__Goal of the exercise__. Start at the line in the entries below that contains "SMD 0805 (2012", stop at the line that contains "(fp_line (start 1.68 -0.95)", and output exactly the lines in that span, both ends included.

__Source records__.
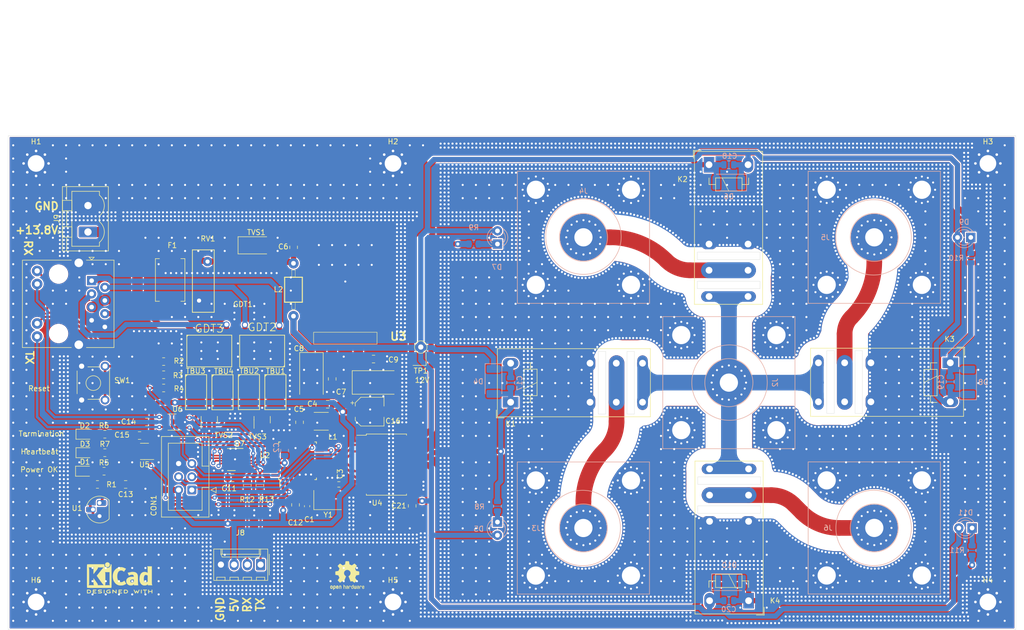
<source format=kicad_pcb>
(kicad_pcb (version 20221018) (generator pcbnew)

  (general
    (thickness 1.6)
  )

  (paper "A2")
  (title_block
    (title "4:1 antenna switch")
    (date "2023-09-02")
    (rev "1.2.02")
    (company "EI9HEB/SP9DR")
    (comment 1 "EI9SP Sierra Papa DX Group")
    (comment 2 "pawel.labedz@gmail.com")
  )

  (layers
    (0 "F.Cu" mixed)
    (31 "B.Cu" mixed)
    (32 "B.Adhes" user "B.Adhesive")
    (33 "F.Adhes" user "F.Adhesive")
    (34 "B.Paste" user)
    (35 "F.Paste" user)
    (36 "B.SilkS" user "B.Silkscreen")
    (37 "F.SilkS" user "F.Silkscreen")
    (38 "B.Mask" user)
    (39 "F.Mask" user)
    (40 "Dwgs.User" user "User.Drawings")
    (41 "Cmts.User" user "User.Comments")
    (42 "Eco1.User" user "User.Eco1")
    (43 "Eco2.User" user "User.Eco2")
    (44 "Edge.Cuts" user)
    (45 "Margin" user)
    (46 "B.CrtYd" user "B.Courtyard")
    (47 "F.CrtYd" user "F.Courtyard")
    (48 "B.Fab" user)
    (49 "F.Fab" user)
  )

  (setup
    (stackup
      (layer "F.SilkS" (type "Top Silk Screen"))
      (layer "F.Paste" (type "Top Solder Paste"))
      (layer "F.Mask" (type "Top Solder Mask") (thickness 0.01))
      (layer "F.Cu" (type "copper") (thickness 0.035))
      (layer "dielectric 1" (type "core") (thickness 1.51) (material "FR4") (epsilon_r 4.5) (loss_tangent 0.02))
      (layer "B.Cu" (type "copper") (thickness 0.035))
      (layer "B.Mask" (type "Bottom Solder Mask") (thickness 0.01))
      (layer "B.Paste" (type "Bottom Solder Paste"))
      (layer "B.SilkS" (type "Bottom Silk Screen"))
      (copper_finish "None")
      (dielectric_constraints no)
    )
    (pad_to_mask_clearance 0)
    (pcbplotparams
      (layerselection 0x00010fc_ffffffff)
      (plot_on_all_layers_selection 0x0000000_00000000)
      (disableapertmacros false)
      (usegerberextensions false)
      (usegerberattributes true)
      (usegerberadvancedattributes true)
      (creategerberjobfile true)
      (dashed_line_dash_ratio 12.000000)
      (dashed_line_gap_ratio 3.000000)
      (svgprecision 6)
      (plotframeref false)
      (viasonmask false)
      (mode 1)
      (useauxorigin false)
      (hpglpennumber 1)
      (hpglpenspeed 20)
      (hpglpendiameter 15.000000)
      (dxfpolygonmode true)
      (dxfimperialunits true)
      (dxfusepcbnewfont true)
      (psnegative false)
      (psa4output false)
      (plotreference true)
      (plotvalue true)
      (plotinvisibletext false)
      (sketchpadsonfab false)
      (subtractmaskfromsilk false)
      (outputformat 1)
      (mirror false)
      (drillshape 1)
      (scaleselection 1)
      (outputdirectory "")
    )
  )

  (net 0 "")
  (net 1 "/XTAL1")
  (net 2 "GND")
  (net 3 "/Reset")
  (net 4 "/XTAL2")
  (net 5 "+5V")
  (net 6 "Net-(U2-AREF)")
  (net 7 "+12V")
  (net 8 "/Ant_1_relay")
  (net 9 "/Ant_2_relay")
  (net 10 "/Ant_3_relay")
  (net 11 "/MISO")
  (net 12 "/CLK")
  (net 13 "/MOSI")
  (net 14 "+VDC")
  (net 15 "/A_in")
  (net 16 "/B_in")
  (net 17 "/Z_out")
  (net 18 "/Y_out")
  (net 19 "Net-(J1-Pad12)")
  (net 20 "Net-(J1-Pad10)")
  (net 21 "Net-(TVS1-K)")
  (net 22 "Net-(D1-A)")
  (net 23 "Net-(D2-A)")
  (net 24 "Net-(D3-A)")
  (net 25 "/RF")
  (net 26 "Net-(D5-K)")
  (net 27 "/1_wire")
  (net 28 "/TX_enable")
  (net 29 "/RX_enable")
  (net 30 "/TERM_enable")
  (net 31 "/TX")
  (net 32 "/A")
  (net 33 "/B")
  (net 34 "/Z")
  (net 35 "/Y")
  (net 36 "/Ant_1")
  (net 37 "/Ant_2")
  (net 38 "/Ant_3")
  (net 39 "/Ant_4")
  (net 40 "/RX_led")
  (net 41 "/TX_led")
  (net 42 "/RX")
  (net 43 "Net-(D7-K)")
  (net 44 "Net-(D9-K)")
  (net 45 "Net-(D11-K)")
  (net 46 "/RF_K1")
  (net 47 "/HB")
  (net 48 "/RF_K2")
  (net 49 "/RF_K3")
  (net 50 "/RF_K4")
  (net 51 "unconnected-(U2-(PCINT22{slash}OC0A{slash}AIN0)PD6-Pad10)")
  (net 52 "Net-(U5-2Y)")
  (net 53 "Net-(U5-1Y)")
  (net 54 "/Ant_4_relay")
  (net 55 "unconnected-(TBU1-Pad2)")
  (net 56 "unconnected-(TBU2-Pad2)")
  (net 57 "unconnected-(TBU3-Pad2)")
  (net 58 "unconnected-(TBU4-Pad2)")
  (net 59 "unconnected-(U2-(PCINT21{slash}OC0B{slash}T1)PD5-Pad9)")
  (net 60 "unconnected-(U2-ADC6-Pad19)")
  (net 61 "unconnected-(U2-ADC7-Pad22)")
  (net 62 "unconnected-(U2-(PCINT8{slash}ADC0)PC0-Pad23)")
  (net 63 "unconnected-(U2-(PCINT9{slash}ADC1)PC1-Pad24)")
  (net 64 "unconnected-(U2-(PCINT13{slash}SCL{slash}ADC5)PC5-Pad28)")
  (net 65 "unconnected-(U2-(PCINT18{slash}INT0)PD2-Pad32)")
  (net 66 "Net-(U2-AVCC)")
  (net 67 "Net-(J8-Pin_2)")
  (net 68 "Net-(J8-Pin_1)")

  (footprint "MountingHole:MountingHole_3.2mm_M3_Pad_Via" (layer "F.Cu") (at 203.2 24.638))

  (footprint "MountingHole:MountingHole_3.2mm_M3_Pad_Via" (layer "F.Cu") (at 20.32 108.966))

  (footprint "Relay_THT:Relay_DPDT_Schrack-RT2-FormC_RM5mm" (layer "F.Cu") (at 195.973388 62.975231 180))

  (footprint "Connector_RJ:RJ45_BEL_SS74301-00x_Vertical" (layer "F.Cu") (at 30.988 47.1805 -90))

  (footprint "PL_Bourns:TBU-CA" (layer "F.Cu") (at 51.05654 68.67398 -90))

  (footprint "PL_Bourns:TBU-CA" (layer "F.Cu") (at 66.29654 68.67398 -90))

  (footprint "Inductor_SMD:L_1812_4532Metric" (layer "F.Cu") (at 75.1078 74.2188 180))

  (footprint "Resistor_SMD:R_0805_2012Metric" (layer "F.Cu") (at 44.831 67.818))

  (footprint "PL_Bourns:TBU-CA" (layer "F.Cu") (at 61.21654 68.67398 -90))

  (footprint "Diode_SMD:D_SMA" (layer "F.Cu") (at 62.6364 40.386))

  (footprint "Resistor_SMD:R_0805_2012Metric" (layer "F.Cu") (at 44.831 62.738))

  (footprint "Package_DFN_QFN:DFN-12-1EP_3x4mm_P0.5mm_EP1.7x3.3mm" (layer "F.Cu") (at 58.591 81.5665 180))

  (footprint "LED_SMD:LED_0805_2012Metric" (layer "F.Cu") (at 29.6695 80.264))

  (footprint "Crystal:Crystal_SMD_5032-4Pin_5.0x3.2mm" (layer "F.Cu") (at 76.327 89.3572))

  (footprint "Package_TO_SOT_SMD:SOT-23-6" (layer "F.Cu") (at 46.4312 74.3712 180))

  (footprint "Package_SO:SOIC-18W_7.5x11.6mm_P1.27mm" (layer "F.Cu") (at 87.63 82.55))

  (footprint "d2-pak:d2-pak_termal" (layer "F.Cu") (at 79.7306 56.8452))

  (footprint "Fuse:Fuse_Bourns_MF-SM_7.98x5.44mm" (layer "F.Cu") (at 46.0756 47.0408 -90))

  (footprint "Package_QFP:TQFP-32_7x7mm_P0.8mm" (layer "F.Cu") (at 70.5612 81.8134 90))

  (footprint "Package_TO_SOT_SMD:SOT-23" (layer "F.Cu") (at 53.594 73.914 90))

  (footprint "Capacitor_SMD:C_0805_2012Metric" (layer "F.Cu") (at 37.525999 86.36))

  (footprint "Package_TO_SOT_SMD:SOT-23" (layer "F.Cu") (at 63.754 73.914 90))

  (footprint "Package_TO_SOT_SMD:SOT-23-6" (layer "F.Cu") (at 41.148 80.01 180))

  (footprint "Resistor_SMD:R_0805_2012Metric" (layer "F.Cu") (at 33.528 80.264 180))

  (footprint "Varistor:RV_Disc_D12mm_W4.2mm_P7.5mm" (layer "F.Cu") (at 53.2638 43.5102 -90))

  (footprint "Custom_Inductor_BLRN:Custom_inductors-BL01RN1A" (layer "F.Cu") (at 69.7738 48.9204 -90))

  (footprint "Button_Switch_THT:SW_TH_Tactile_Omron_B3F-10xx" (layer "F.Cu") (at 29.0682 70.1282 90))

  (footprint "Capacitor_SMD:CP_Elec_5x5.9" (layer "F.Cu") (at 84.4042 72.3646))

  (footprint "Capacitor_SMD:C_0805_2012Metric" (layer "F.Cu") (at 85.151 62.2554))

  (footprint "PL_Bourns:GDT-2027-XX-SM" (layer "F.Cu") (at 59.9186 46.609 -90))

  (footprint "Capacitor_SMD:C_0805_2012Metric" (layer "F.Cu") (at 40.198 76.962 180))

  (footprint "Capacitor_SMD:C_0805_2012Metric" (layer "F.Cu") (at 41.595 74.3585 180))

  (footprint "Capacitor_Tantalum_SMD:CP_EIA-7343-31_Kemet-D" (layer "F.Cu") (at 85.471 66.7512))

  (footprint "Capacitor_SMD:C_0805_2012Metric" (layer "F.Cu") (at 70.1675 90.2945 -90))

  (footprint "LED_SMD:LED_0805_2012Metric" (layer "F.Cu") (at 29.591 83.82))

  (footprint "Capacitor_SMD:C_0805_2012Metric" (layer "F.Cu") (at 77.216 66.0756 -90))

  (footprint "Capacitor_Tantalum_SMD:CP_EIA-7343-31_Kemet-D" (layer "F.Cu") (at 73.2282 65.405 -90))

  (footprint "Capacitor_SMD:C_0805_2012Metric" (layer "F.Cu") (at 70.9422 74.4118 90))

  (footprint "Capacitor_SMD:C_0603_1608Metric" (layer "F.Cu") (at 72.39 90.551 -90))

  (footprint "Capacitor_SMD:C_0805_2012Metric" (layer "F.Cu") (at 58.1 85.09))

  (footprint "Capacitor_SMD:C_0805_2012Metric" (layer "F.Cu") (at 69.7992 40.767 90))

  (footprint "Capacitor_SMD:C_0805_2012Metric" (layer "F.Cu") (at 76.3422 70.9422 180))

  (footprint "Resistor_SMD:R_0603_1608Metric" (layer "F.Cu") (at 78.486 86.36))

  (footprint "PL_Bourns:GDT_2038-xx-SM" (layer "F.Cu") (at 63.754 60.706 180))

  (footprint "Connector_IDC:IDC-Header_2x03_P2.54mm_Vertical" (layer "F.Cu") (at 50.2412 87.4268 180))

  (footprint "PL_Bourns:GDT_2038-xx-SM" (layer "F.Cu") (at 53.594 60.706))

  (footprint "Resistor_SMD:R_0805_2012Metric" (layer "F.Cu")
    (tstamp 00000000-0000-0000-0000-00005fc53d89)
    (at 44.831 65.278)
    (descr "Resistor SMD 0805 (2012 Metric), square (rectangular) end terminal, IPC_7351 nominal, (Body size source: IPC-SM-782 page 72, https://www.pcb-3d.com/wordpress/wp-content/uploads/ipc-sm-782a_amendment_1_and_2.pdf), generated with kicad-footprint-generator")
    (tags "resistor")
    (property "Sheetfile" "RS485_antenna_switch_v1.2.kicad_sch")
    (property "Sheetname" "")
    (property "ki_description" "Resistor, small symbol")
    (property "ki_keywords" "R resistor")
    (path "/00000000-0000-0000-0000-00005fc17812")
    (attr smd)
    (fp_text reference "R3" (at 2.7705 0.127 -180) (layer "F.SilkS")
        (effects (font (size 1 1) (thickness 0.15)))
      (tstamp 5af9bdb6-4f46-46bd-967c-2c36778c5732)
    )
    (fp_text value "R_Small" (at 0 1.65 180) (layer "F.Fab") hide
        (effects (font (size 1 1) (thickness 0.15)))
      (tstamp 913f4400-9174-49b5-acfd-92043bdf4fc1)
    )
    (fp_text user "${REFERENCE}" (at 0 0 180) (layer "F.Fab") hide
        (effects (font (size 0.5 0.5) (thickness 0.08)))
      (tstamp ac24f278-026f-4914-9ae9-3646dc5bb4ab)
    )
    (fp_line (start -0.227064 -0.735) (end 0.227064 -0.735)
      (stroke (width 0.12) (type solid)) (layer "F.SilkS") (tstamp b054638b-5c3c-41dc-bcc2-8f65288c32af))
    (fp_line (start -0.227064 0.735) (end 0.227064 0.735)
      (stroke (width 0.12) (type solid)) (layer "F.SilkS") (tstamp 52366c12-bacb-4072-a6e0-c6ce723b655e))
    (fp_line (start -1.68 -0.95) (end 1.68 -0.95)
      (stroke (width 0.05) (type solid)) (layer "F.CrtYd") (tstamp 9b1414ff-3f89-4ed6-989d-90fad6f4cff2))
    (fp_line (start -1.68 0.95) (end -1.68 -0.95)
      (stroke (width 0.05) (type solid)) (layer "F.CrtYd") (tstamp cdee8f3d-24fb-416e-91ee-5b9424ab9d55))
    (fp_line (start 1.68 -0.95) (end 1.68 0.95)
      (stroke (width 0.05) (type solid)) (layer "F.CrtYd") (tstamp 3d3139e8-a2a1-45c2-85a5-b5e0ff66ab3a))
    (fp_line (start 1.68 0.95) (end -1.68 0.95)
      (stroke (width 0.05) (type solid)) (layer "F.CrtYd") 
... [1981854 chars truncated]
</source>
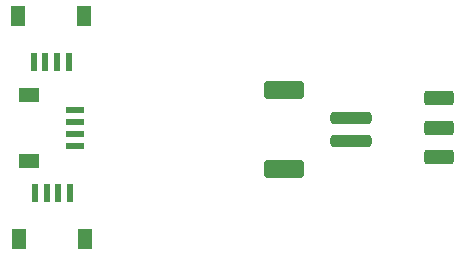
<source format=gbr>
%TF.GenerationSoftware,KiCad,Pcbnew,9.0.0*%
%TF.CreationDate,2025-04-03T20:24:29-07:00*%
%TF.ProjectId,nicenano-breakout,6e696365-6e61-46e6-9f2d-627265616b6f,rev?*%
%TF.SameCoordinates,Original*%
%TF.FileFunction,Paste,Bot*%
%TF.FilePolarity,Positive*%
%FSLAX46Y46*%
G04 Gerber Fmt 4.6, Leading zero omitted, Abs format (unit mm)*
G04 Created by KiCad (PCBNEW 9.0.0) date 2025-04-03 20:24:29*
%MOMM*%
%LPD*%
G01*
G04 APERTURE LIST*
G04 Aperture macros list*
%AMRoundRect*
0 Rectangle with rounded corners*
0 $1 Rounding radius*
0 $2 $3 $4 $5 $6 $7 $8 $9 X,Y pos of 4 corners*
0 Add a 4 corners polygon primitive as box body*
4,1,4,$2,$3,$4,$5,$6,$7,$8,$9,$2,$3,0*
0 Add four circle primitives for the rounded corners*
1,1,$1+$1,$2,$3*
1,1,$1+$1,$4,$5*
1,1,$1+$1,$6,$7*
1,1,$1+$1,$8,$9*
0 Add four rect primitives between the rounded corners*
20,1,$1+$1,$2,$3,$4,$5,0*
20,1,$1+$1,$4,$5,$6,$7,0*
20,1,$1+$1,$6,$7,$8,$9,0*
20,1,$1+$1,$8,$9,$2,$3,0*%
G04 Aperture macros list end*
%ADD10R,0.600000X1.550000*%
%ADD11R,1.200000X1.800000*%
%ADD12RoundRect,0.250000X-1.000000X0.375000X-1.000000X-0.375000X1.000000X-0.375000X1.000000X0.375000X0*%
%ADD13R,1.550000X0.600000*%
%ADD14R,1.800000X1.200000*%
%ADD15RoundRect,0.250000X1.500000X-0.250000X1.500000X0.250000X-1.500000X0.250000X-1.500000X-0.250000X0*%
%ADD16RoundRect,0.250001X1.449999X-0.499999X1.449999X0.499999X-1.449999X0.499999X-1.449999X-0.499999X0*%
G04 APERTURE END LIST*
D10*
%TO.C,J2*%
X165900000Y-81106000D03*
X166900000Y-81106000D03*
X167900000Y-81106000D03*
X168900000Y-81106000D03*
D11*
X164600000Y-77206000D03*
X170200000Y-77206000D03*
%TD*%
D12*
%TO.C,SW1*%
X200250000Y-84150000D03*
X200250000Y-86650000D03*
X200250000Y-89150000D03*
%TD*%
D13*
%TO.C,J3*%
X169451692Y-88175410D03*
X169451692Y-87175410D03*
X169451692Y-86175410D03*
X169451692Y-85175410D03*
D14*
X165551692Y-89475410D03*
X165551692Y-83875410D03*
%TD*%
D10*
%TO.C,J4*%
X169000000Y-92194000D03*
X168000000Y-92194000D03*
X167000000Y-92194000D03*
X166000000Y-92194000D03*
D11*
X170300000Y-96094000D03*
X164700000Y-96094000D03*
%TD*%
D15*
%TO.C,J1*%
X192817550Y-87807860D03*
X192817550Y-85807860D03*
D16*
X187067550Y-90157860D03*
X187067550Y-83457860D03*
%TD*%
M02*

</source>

__Exercise result__.
    (descr "Resistor SMD 0805 (2012 Metric), square (rectangular) end terminal, IPC_7351 nominal, (Body size source: IPC-SM-782 page 72, https://www.pcb-3d.com/wordpress/wp-content/uploads/ipc-sm-782a_amendment_1_and_2.pdf), generated with kicad-footprint-generator")
    (tags "resistor")
    (property "Sheetfile" "RS485_antenna_switch_v1.2.kicad_sch")
    (property "Sheetname" "")
    (property "ki_description" "Resistor, small symbol")
    (property "ki_keywords" "R resistor")
    (path "/00000000-0000-0000-0000-00005fc17812")
    (attr smd)
    (fp_text reference "R3" (at 2.7705 0.127 -180) (layer "F.SilkS")
        (effects (font (size 1 1) (thickness 0.15)))
      (tstamp 5af9bdb6-4f46-46bd-967c-2c36778c5732)
    )
    (fp_text value "R_Small" (at 0 1.65 180) (layer "F.Fab") hide
        (effects (font (size 1 1) (thickness 0.15)))
      (tstamp 913f4400-9174-49b5-acfd-92043bdf4fc1)
    )
    (fp_text user "${REFERENCE}" (at 0 0 180) (layer "F.Fab") hide
        (effects (font (size 0.5 0.5) (thickness 0.08)))
      (tstamp ac24f278-026f-4914-9ae9-3646dc5bb4ab)
    )
    (fp_line (start -0.227064 -0.735) (end 0.227064 -0.735)
      (stroke (width 0.12) (type solid)) (layer "F.SilkS") (tstamp b054638b-5c3c-41dc-bcc2-8f65288c32af))
    (fp_line (start -0.227064 0.735) (end 0.227064 0.735)
      (stroke (width 0.12) (type solid)) (layer "F.SilkS") (tstamp 52366c12-bacb-4072-a6e0-c6ce723b655e))
    (fp_line (start -1.68 -0.95) (end 1.68 -0.95)
      (stroke (width 0.05) (type solid)) (layer "F.CrtYd") (tstamp 9b1414ff-3f89-4ed6-989d-90fad6f4cff2))
    (fp_line (start -1.68 0.95) (end -1.68 -0.95)
      (stroke (width 0.05) (type solid)) (layer "F.CrtYd") (tstamp cdee8f3d-24fb-416e-91ee-5b9424ab9d55))
    (fp_line (start 1.68 -0.95) (end 1.68 0.95)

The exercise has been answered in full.